I've read a blog entry
'How much variance comes from AI situations?' and my hair stood on end. Dear InsuredPlay owners, either you're deliberately hiding your knowledge of math, or you urgently need to learn the definition of variance (
wiki) -
the variance is equal to the mean of the square minus the square of the mean - and hire a mathematician, preferably a qualified risk manager. It's sad that Quad, a respected blogger, gave a wrong calculation too.
Also, your bubble insurance has a whopping collusion breach. If one of a gang of six players insures a series of 6-max SnGs but the other don't and flip stacks between each other to ensure that the first player finishes exactly in the third place all the time, and then the winnings are divided evenly, it's clear that IP loses lots of money (the team gets 5/6~0.83 BI from IP every time, out of which only 3/5=0.6 BI is spent on rake, in fact much less due to rakeback).

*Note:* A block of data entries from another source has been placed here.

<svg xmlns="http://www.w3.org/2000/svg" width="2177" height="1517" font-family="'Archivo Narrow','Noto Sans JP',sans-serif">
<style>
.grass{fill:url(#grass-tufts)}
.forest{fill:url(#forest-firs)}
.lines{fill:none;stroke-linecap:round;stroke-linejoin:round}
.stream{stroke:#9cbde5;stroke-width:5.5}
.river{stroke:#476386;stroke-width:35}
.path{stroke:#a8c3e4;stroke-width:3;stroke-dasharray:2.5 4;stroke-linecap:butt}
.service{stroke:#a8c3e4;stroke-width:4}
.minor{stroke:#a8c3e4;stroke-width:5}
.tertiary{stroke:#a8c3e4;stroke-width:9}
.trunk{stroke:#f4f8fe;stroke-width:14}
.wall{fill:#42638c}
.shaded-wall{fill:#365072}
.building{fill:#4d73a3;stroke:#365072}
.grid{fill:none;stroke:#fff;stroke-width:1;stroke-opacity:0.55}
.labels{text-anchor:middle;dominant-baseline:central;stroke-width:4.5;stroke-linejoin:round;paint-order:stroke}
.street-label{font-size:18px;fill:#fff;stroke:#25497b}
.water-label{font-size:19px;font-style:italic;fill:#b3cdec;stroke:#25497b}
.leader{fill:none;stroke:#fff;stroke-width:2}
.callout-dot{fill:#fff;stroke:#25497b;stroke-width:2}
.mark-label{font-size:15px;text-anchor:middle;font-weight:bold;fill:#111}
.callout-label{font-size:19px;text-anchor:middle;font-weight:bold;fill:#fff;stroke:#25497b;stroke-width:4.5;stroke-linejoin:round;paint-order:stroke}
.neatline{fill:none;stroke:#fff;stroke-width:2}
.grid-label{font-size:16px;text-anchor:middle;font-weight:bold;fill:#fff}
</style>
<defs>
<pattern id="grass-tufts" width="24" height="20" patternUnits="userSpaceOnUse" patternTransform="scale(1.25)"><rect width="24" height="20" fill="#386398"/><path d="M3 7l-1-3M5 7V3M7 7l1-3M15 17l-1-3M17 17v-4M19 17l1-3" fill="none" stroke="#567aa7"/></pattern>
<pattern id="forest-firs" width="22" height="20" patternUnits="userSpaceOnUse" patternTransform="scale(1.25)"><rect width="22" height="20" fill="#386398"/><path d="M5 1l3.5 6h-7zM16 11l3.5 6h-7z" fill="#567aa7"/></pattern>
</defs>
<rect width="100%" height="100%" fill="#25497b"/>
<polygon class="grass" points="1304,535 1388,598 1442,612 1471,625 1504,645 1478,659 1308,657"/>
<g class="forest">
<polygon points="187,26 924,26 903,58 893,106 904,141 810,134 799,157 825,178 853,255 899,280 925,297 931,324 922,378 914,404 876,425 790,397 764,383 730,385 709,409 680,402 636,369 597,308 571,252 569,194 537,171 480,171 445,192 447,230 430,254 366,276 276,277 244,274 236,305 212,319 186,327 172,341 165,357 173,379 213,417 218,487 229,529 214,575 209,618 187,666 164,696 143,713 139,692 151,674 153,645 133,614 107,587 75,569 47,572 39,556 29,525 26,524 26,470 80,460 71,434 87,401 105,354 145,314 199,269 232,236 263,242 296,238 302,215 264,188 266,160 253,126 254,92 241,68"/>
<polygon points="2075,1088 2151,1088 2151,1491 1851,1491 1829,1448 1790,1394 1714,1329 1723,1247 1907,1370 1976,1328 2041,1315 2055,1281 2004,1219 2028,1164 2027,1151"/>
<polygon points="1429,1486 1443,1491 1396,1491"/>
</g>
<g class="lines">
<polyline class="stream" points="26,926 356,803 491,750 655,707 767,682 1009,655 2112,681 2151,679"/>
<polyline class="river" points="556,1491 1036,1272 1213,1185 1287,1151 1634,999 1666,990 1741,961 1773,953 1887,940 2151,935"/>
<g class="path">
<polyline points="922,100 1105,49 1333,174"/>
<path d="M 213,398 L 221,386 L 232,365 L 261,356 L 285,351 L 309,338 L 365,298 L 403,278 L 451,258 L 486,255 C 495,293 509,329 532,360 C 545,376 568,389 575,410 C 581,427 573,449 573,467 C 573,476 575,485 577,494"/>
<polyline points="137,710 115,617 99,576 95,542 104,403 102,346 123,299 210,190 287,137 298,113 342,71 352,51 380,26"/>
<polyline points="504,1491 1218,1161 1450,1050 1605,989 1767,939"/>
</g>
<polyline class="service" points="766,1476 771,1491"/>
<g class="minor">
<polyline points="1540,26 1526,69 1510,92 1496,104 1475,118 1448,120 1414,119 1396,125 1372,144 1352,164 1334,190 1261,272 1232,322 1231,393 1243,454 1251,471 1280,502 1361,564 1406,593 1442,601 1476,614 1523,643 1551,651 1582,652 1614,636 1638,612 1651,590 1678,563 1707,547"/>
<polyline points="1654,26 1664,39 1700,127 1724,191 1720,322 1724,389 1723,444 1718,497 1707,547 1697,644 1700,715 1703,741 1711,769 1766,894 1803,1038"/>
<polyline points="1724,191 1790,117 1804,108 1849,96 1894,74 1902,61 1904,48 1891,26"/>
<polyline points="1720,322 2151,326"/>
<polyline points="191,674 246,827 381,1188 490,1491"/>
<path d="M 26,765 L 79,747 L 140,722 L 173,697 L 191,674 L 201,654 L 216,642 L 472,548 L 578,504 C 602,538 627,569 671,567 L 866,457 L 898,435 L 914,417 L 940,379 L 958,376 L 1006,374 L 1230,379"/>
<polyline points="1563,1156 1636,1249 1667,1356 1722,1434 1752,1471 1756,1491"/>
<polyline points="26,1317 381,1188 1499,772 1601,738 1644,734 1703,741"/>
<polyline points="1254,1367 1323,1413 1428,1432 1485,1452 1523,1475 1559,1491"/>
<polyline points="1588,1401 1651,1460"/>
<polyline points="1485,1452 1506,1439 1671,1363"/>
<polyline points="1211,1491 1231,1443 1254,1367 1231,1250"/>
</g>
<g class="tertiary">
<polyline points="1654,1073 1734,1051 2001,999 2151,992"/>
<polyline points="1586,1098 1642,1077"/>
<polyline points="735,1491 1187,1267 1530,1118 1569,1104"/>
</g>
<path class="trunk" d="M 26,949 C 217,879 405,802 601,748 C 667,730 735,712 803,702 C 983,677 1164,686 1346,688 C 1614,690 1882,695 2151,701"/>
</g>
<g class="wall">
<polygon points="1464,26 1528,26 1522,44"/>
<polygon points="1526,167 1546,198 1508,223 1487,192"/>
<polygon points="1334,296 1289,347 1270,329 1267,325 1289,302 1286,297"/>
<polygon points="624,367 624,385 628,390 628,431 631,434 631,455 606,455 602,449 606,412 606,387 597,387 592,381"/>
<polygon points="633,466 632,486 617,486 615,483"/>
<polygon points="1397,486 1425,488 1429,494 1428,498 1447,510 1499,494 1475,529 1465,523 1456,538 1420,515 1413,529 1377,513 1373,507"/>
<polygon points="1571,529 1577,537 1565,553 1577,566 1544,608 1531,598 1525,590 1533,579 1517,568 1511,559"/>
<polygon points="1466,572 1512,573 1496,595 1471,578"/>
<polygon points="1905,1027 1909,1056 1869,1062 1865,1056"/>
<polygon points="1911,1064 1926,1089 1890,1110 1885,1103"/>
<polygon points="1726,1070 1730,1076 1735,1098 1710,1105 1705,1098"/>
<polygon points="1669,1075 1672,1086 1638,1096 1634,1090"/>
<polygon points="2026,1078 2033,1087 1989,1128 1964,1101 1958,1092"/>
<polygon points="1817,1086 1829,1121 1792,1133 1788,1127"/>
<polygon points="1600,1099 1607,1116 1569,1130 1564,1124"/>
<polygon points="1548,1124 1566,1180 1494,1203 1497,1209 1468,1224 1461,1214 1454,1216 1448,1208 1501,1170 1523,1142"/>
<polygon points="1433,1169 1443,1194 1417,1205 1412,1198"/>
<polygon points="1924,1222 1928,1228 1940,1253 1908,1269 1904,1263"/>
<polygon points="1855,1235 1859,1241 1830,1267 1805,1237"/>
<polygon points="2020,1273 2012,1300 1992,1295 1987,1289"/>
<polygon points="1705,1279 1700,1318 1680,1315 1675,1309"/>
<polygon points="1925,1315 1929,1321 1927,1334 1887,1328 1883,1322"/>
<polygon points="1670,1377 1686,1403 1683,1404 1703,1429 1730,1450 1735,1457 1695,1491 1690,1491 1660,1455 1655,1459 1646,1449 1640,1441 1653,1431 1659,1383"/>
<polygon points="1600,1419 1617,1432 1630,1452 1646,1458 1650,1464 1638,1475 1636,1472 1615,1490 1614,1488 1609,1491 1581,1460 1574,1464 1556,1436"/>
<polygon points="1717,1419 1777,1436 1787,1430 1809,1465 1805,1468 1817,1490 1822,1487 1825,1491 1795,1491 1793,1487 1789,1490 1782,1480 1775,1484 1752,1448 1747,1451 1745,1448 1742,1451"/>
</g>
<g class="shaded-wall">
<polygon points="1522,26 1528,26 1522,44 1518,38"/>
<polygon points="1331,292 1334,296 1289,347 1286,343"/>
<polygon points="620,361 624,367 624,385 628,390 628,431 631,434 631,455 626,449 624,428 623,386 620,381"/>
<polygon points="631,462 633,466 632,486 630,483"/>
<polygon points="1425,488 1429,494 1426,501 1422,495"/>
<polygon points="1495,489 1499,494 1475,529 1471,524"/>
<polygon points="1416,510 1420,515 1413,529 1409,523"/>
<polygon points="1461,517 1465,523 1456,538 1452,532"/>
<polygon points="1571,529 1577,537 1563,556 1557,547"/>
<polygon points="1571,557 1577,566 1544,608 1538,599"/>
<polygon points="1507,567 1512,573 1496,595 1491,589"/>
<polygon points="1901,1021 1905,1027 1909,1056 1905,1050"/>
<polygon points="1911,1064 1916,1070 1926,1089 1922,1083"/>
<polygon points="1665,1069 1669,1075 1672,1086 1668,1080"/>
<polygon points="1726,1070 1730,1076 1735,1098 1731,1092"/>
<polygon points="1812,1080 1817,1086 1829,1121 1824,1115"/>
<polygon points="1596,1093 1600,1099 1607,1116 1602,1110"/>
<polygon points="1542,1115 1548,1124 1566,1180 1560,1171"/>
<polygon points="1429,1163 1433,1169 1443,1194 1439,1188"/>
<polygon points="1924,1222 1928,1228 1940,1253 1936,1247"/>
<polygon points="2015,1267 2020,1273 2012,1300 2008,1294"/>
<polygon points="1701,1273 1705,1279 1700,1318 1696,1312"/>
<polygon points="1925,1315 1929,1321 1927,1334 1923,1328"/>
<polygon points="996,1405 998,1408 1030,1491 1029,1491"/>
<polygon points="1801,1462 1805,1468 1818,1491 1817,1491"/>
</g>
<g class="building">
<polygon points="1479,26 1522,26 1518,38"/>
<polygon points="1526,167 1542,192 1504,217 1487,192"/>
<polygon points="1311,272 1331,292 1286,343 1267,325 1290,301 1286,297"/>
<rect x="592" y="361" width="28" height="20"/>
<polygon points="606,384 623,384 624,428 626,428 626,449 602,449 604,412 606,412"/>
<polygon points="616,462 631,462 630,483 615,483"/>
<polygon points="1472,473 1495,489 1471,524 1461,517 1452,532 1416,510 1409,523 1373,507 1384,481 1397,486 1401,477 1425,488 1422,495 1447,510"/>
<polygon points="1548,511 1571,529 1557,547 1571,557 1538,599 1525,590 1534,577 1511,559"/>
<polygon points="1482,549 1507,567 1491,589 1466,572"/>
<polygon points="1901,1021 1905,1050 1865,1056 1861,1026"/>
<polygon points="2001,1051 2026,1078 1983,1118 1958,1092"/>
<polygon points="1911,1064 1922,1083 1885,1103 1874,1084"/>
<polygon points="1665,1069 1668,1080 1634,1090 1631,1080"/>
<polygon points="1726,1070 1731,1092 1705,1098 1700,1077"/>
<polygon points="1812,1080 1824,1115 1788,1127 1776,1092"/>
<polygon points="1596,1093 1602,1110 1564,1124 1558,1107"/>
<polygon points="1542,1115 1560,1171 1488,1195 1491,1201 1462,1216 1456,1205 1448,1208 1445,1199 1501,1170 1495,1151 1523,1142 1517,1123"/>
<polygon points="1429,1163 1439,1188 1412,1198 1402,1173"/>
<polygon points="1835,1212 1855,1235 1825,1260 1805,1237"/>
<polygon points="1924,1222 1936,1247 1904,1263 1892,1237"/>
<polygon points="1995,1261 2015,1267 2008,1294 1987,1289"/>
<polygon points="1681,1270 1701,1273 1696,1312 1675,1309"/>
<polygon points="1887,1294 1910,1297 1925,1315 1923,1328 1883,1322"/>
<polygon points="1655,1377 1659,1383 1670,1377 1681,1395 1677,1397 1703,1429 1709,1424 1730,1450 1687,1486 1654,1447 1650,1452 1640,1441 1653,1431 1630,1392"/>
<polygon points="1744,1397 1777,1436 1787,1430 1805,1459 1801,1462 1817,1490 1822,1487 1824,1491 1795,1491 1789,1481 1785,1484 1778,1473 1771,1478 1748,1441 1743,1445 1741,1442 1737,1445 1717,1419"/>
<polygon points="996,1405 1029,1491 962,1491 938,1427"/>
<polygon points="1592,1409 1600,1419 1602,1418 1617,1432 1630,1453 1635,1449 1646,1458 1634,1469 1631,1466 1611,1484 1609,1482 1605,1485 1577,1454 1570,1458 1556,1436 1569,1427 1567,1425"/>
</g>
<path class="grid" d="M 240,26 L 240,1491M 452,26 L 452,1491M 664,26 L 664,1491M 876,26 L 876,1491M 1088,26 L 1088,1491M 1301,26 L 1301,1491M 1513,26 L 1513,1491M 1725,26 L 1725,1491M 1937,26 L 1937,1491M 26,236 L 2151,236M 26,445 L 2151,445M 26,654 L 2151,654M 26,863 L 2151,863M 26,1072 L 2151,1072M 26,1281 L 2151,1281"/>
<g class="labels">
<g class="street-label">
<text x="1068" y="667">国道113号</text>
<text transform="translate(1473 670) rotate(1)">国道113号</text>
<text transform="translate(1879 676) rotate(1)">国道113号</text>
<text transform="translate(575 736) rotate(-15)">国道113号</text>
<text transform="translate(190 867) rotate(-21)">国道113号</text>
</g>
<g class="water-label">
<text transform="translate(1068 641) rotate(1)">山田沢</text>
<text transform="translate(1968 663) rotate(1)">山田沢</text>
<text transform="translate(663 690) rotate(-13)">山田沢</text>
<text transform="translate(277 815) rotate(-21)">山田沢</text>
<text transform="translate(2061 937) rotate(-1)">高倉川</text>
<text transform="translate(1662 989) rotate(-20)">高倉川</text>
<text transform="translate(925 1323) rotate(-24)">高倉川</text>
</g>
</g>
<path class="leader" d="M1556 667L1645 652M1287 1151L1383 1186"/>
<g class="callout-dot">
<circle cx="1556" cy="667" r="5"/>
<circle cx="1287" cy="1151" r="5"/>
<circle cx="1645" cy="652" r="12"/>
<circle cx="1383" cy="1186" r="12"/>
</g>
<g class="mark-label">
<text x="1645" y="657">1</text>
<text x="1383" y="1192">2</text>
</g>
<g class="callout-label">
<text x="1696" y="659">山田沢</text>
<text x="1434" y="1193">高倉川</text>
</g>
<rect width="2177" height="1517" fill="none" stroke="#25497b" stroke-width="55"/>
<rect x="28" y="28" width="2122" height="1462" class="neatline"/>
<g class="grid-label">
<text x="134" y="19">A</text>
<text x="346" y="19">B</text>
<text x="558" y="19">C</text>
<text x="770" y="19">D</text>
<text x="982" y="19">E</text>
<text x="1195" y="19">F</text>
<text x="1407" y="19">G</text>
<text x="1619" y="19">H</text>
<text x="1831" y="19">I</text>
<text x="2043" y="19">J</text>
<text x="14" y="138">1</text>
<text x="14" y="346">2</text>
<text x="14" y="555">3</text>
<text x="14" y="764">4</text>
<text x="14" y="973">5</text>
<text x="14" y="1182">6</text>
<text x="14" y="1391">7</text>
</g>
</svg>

The poker room will most likely deem it chip dumping and close the accounts, so I can't do this trick and am honestly sharing it with you, but think twice whether you should insure tourneys at all, especially if you don't have a security team.
Even an honest player can theoretically gain advantage because bubble insurance creates a new, flatter, prize structure for him and he can apply a (tighter) unexploitable strategy tailored to the new structure, while his opponents unaware of IP will use strategies that are close to unexploitable in terms of the original uninsured structure, but exploitable in terms of the new insured structure. All the players will win because they'll de facto play different tourneys, hence only IP will lose.
Such loopholes of course exist in almost any insurance policies but I want to stress that you can't do without checking reliability of signups thoroughly like poker backers and usual insurance companies do.